Com isto, ele requereu a indenização por danos morais no valor de R$ 15 mil em cada processo.

Outros processos

Fernando da Fonsêca também foi acusado pela OAB-MT de ter desrespeitado a advogada Valeria Aparecida Solda de Lima, em 2015, e tratado toda a classe de advogados como “marginais”.

Outra situação que culminou na aprovação do desagravo foi o fato de o magistrado ter requerido à juíza diretora do Fórum de Mirassol D’oeste, Edna Ederli Coutinho, que suspendesse ou cancelasse as vagas no estacionamento reservadas aos advogados, que ficavam próximas à vara onde ele atuava.

A juíza diretora não atendeu ao pedido, discordou dos argumentos e ainda reafirmou “que o pedido de exclusão se refere a advogados, profissionais que exercem papel indispensável para administração da justiça, pessoas idôneas que desempenham funções continuamente nas dependências do Fórum, portanto, não se tratam de pessoas estranhas ao nosso convívio profissional”.

Outro lado

A defesa de Cláudia Aquino, representada pelo advogado Fabiano Rabaneda, afirmou em nota que a ação não tem fundamento e, mesmo se tivesse, deveria ter sido proposta contra a OAB-MT,  e não contra seus membros.

“É temeroso num ambiente de congestionamento processual que se encontram os juizados, onde os advogados buscam orientar seus clientes a não propor demandas desnecessárias, que um juiz maneje quatro/cinco ações individuais contendo o mesmo fato e a mesma causa de pedir”, afirmou.

Já Maurício Aude afirmou que não tem conhecimento da decisão, mas ao longo de seus três anos na ordem atuou em defesa das prerrogativas dos advogados e em favor da sociedade.

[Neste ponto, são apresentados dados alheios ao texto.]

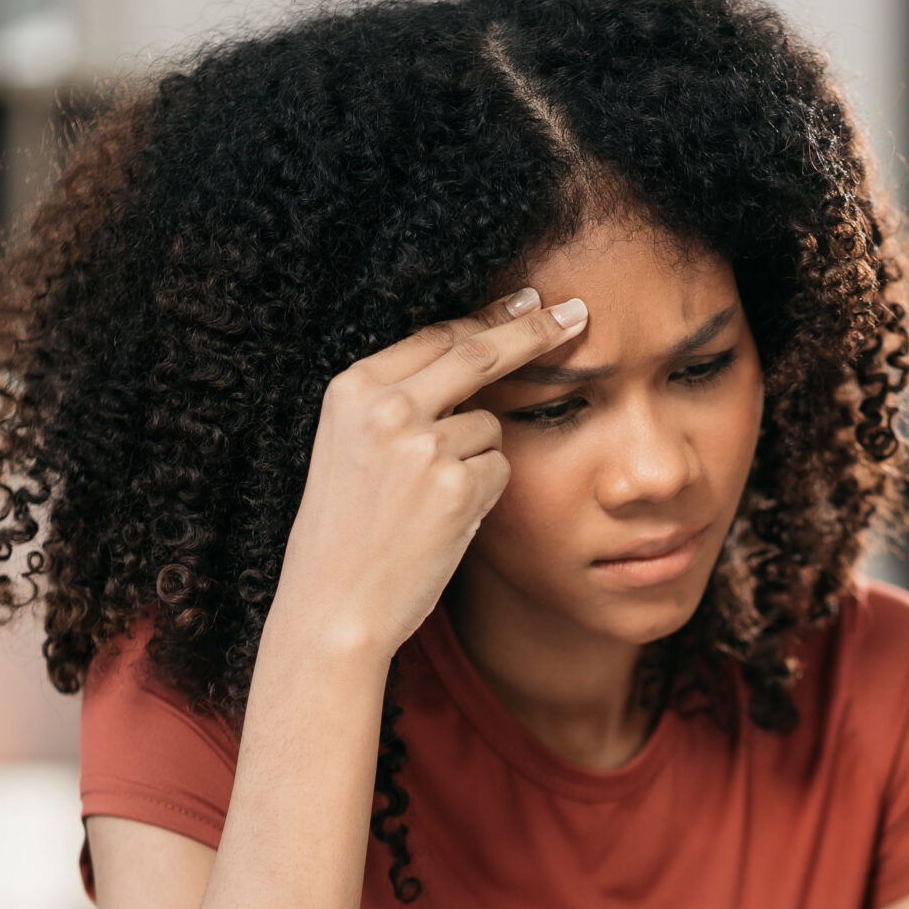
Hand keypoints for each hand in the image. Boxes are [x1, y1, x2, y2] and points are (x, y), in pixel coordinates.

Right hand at [271, 289, 588, 659]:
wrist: (332, 606)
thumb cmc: (345, 532)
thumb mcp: (350, 445)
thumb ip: (400, 399)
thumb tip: (473, 354)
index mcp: (354, 389)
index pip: (439, 336)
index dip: (491, 316)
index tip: (529, 302)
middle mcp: (387, 408)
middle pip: (480, 352)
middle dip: (534, 330)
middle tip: (576, 313)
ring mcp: (424, 446)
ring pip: (492, 426)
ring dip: (479, 456)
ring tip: (428, 503)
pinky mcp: (457, 487)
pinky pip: (501, 470)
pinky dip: (485, 494)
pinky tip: (443, 522)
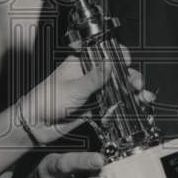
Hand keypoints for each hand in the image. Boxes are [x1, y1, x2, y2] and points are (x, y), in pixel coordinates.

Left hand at [18, 52, 151, 143]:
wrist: (35, 126)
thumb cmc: (46, 101)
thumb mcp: (74, 87)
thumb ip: (96, 77)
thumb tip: (112, 62)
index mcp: (80, 61)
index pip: (103, 51)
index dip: (118, 54)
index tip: (126, 61)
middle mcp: (87, 74)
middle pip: (115, 70)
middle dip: (129, 75)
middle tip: (136, 83)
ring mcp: (91, 91)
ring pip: (117, 87)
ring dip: (131, 90)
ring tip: (142, 95)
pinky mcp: (94, 107)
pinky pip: (113, 104)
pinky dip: (126, 104)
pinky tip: (138, 104)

Ele afirmou que irá se defender na ação e que confia na Justiça.

Confira a nota da defesa de Cláudia Aquino na íntegra:

"Eu entendo que se assemelha em violação de prerrogativa o ato do juiz em propor uma ação para cada membro, coagindo esses advogados a responder um processo quando legitimados pela OAB em proferir o ato. A ação não tem fundamento, e mesmo se tivesse deveria ter sido proposta contra a OAB e não contra seus membros, que ali estavam representando cada advogado do Estado.

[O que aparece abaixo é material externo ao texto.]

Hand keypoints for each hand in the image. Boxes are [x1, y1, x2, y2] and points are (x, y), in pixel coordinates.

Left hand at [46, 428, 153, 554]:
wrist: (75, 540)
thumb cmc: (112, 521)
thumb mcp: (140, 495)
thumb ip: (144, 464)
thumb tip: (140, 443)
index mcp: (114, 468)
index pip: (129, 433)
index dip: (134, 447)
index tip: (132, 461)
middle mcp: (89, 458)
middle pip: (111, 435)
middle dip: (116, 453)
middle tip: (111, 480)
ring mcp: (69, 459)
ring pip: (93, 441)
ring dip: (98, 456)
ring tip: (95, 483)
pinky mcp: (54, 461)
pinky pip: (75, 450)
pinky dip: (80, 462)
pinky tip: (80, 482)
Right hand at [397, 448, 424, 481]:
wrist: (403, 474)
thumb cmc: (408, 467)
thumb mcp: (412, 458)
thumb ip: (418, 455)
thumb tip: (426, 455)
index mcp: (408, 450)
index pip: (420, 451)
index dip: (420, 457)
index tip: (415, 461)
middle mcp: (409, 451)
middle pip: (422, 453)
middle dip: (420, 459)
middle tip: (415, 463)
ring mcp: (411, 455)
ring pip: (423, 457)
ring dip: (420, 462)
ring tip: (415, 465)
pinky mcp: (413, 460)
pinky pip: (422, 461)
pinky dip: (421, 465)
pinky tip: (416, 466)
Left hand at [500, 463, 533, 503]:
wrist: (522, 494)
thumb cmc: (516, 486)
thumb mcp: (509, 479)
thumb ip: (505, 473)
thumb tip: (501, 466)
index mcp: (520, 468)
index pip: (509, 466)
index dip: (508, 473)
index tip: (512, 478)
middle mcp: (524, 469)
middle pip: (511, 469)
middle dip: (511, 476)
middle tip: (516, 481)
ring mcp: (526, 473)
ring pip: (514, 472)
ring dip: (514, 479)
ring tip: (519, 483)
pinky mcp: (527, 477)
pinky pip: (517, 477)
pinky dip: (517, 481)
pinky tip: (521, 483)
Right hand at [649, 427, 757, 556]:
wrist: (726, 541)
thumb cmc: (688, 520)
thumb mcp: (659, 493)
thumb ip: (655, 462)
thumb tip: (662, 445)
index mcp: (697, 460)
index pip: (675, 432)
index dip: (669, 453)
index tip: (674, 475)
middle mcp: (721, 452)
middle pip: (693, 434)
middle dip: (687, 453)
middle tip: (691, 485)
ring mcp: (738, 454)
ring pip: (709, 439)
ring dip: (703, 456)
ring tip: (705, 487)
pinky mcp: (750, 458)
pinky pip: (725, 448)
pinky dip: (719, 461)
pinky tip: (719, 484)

É temeroso num ambiente de congestionamento processual que se encontram os juizados, onde os advogados buscam orientar seus clientes a não propor demandas desnecessárias, que um juiz maneje quatro/cinco ações individuais contendo o mesmo fato e a mesma causa de pedir.

Desta forma vamos, em momento oportuno apresentar nossa resposta, defendendo não só a Cláudia Aquino mas o instituto do desagravo, essencial para a manutenção do estado democrático e de direito e a sobrevivência da advocacia. Coação não vamos admitir, jamais".